䪼 (セツ) とは・顴 (ケン) とは

《霊枢》では、䪼セツと顴ケン (顴髎) の場所を分けています。ここがポイントです。
顴髎とは「顴の空隙」という意味です。では、顴とは何でしょう。

顴。䪼也。《広雅》

䪼。…面顴也。《集韻》

目下為䪼。《類経・霊枢経脈篇》

目下曰 ,即顴也。《類経・霊枢経筋篇》

また現代中国語では、日本で言う解剖学的な頬骨のことを、顴骨と言います。
以上のように、䪼も顴ケンも頬骨部を指し、同一とみなされます。

以上を総括し、また下記《霊枢》の記載、さらに《類経》の解説から、《霊枢》における䪼は頬骨の上部を指していると考えられます。

《霊枢》にある「䪼」です。

小腸手太陽之脉.…其支者,別頰上䪼抵鼻,至目內眥 ,斜絡於顴。《霊枢・經脉10》

【訳】その支脈は、にて別れ、䪼を上り、鼻に抵 (あた) り、目の内眥 (めがしら) に至り、斜めに顴を絡 (まと) う。

上記《霊枢》の解説が、以下の《類経》です。

目下為䪼。目内角為内眥 。顴,即䪼骨下顴髎穴,手太陽自此交目内眥,而接乎足太陽経也。䪼音拙。顴音権。《類経》

【訳】目の下を䪼となす。目の内角を内眥 (めがしら) となす。顴とは、すなわち䪼骨の下、顴髎穴である。手の太陽小腸経は、ここより目の内眥に交わり、足太陽膀胱経に接続するのである。䪼はセツと発音する。顴はケンと発音する。

 〇

またドラマがありました。鼻の奥にできたガンなのですが、初診の診察中にガンの塊が崩壊し、大量の血を排出したのです。口から一気に吐き出しました。

黒っぽいレバーのような血塊がまず出て、そのあと真っ赤なモズクのような血塊が、計量カップ3杯は出たでしょうか。その後、頭蓋骨まで達していた圧迫感が半減します。体がガンを押し出したのです。

こういうことが僕の臨床ではチョクチョクあります。なぜこうも起こるのかはよく分かりません。理論上は分かるのです。瘀血・痰湿・邪熱・気滞が取れた。しかし、理論では何とでも言えても、こういうことは実際にはなかなか起こらないものです。

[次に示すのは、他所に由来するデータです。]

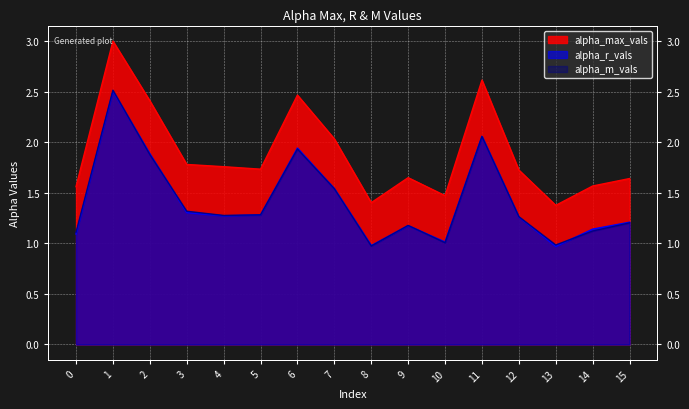

Reading right to left, list all the values displayed in this chart.

alpha_max_vals: 1.6	1.6	1.4	1.7	2.6	1.5	1.6	1.4	2.0	2.5	1.7	1.8	1.8	2.4	3.0	1.6
alpha_r_vals: 1.2	1.1	1.0	1.3	2.1	1.0	1.2	1.0	1.5	1.9	1.3	1.3	1.3	1.9	2.5	1.1
alpha_m_vals: 1.2	1.1	1.0	1.3	2.1	1.0	1.2	1.0	1.5	1.9	1.3	1.3	1.3	1.9	2.5	1.1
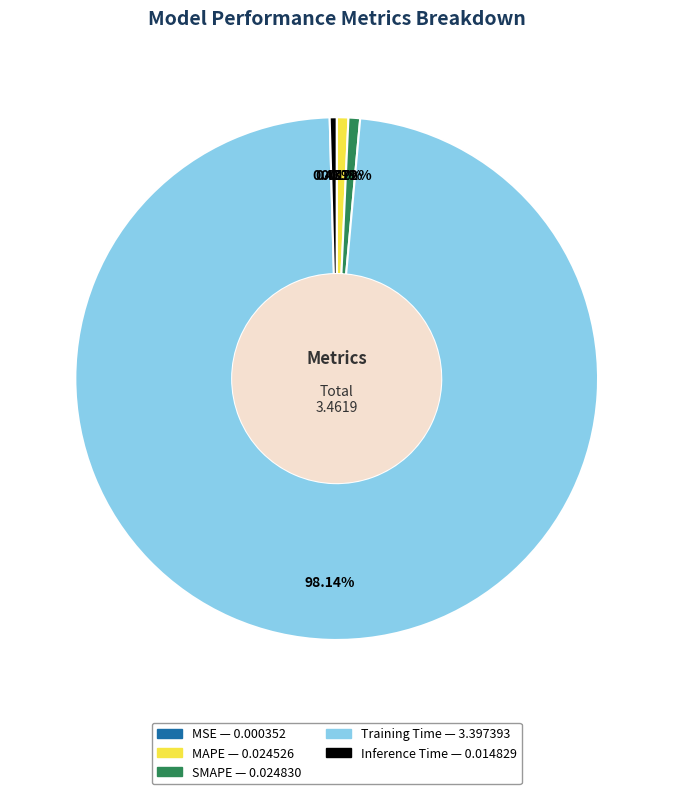

What is the largest slice in the pie chart?

Training Time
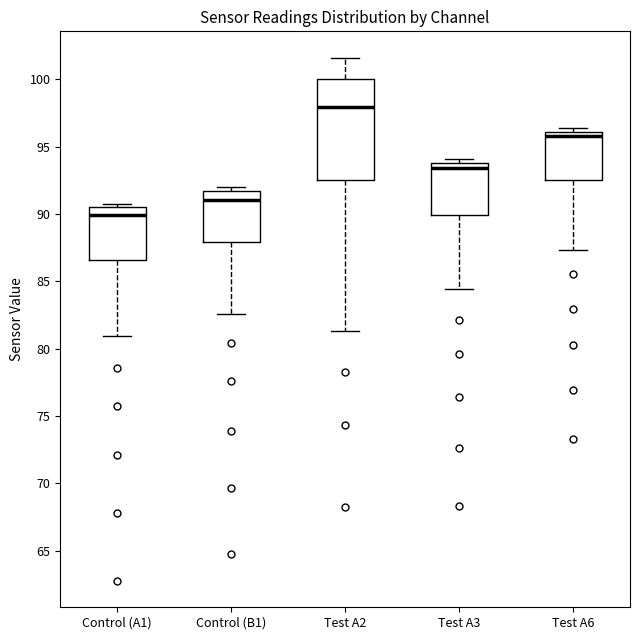

Comparing the boxes themselves (not the whiskers), which one is the tallest?

Test A2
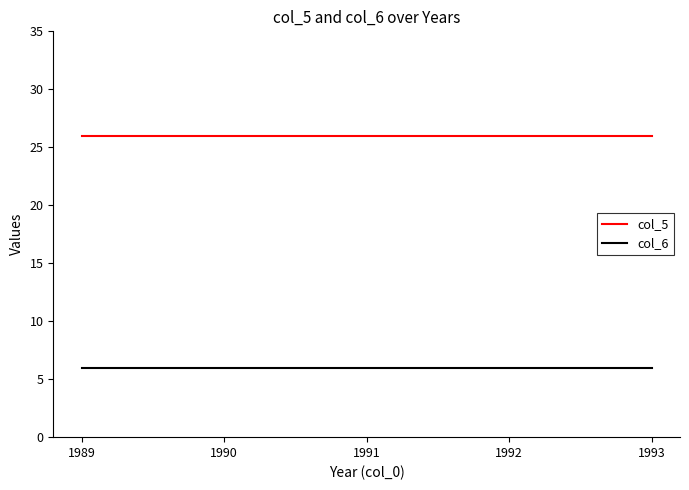

True or false: col_6 and col_5 cross at least once.

False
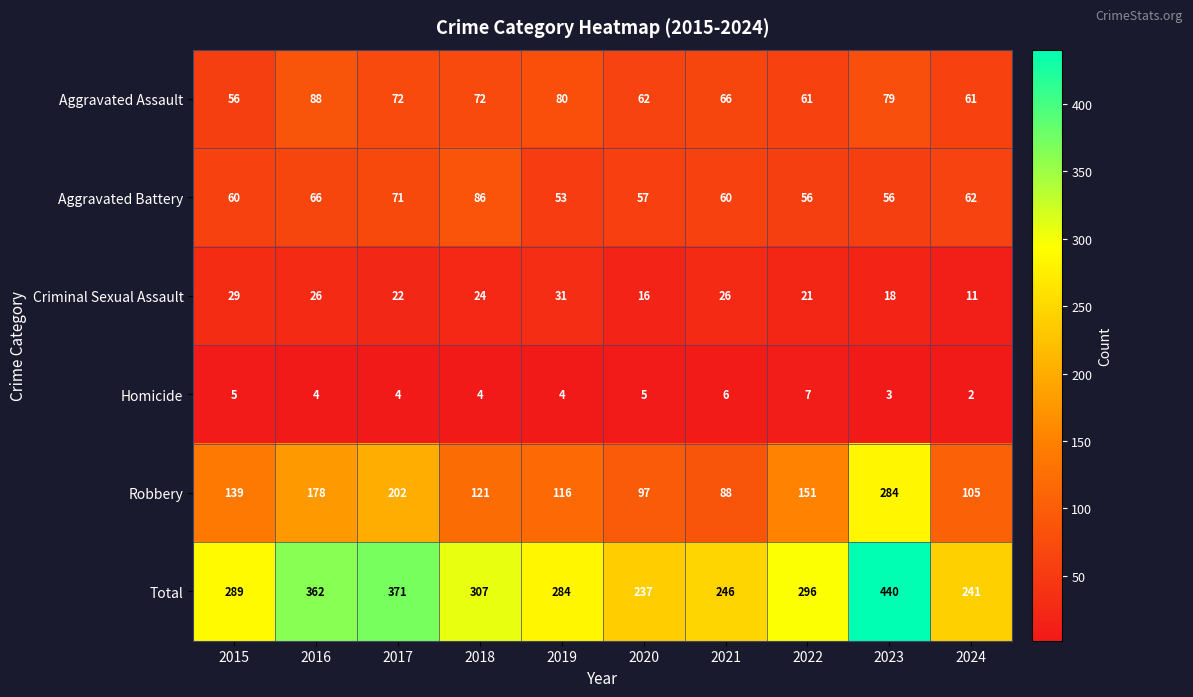

What is the total value across all series at 2023?

880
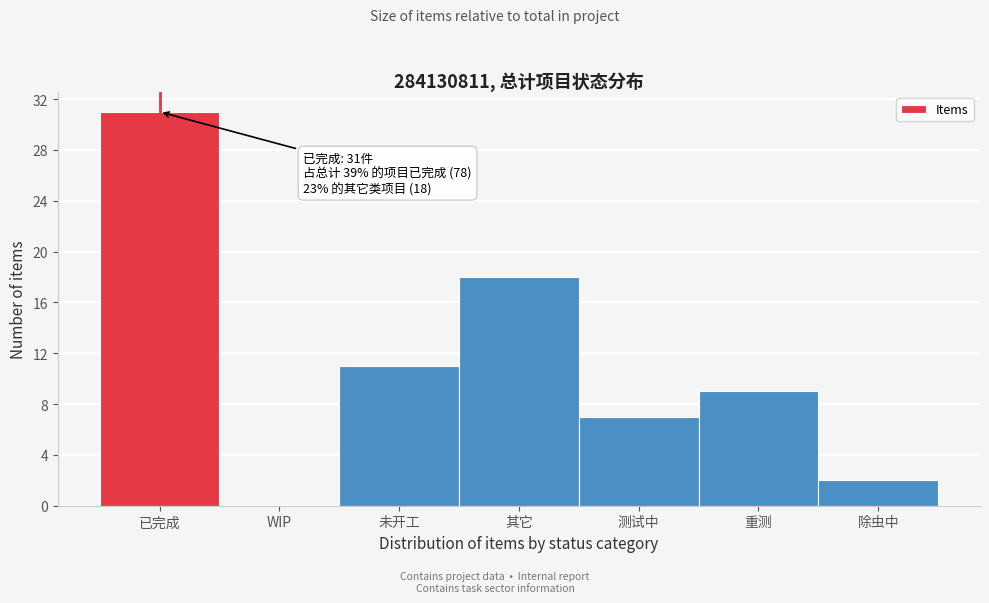

Reading left to right, what are all the values shown in this chart?

已完成=31	WIP=0	未开工=11	其它=18	测试中=7	重测=9	除虫中=2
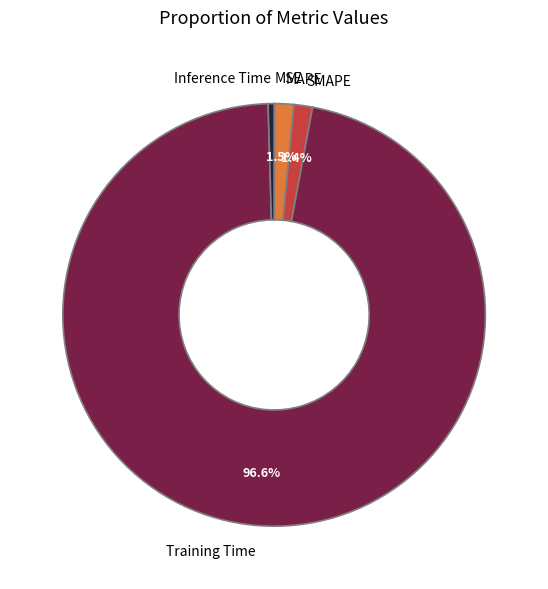

Combined, what portion of the pie is SMAPE and MAPE?

2.9%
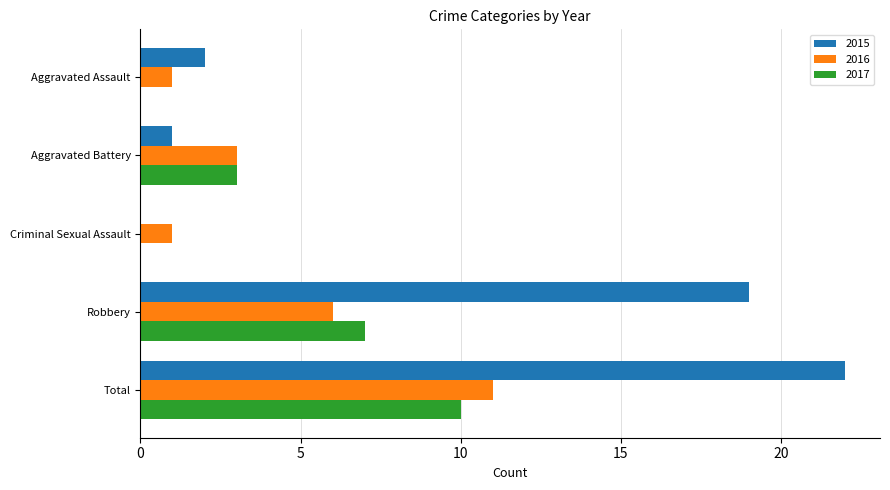

How many categories are shown in the chart?

5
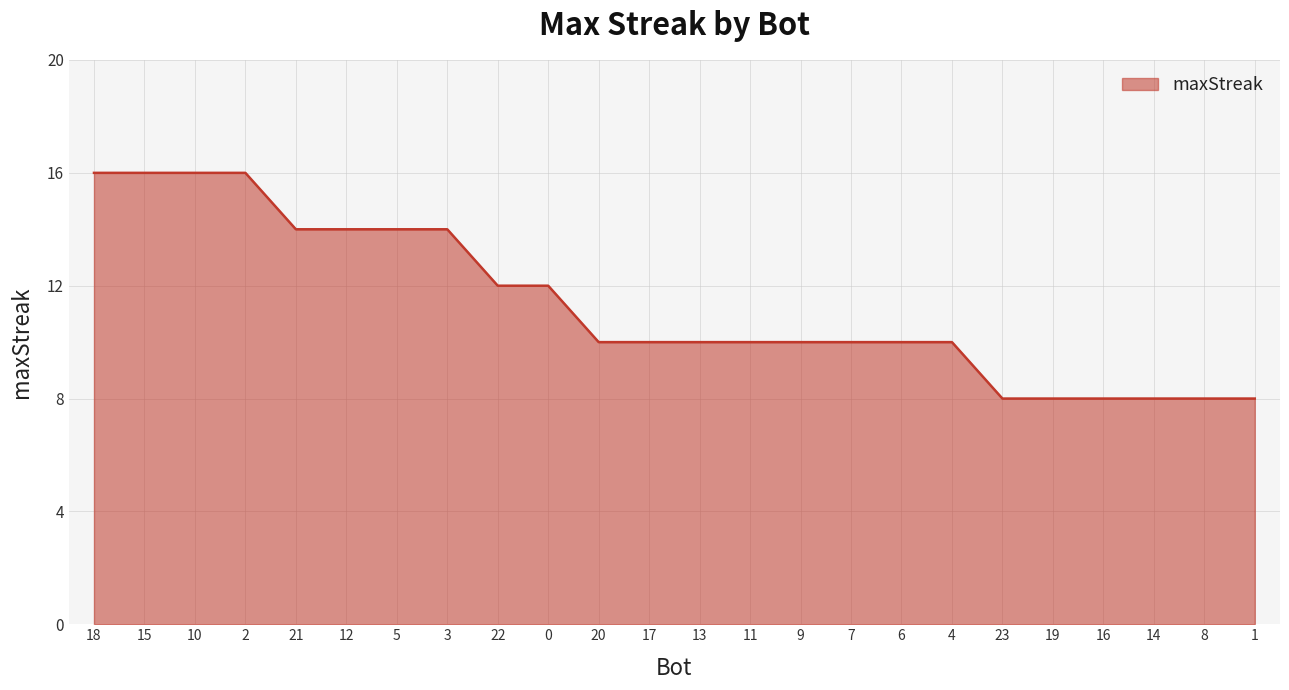

What position from the left is 19?

20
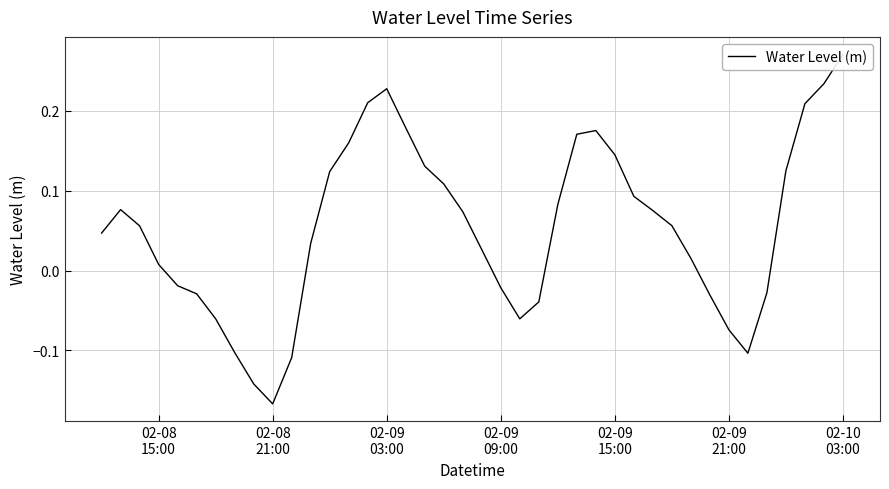

The value at 02-08 21:00 is -0.2. True or false?

True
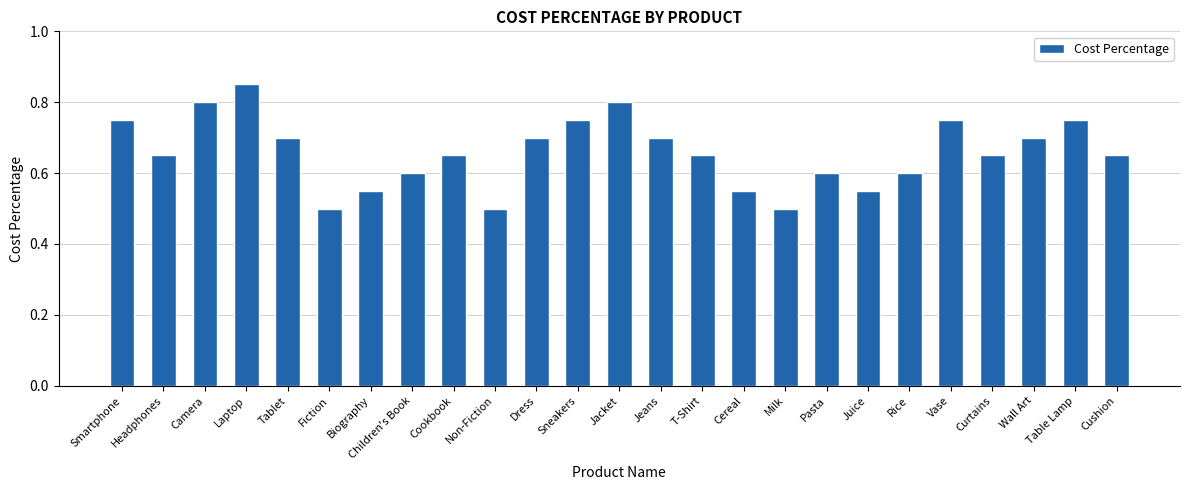

What is the label of the 25th bar from the left?

Cushion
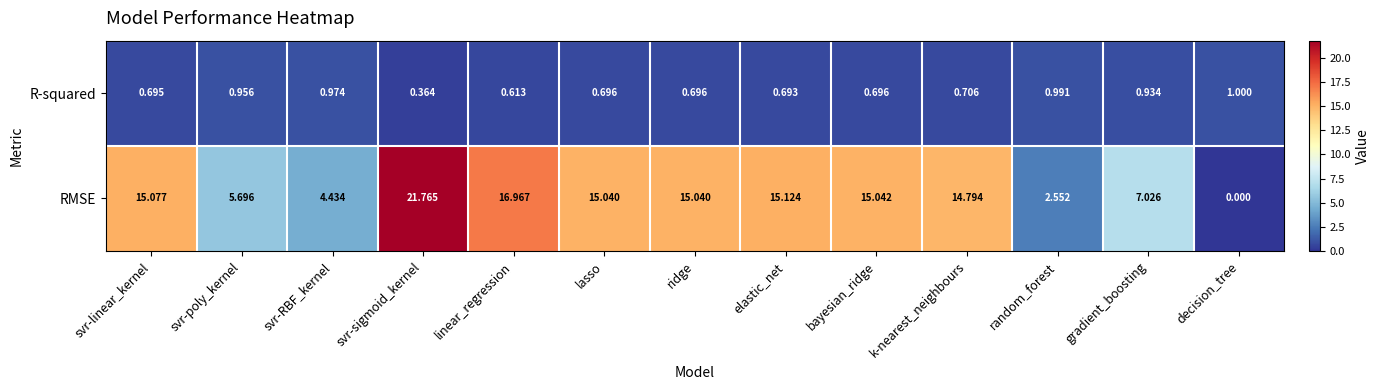

At which category is the sum across all series the highest?

svr-sigmoid_kernel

理由はいろいろあると思いますが、まあどうでもいい。僕は今までどおり基本をやるだけです。本ページのような、おそろしく即応性の無いもの、しかし基本 (経絡学) を学ぶためには知らざるべからざるものを。

基本をやるといっても、現代人が日本語訳したもので勉強しても、その人のレベルにしかならないので、僕はそこに価値を感じません。

原典の作者と直接向き合う。そうしなければ腹の虫が承知しないのですね。そのためにも、作者が「漢字」をどういう意味で捉えていたのかが知りたい。作者は数千年前にこの世を去っておられるので、聞きようがありません。だから調べる。追求する。本ページのように、深く深く堀り下げる。

深く掘り下げるという実践 (実際の行動) の積み重ねが、ガンのような深い病に、そのガンの場所にまで達して除去するという「実際の結果」として現れているのかな…などと思いはします。

しかし、それもどうでもいい。やりたいようにやっているだけなのですから。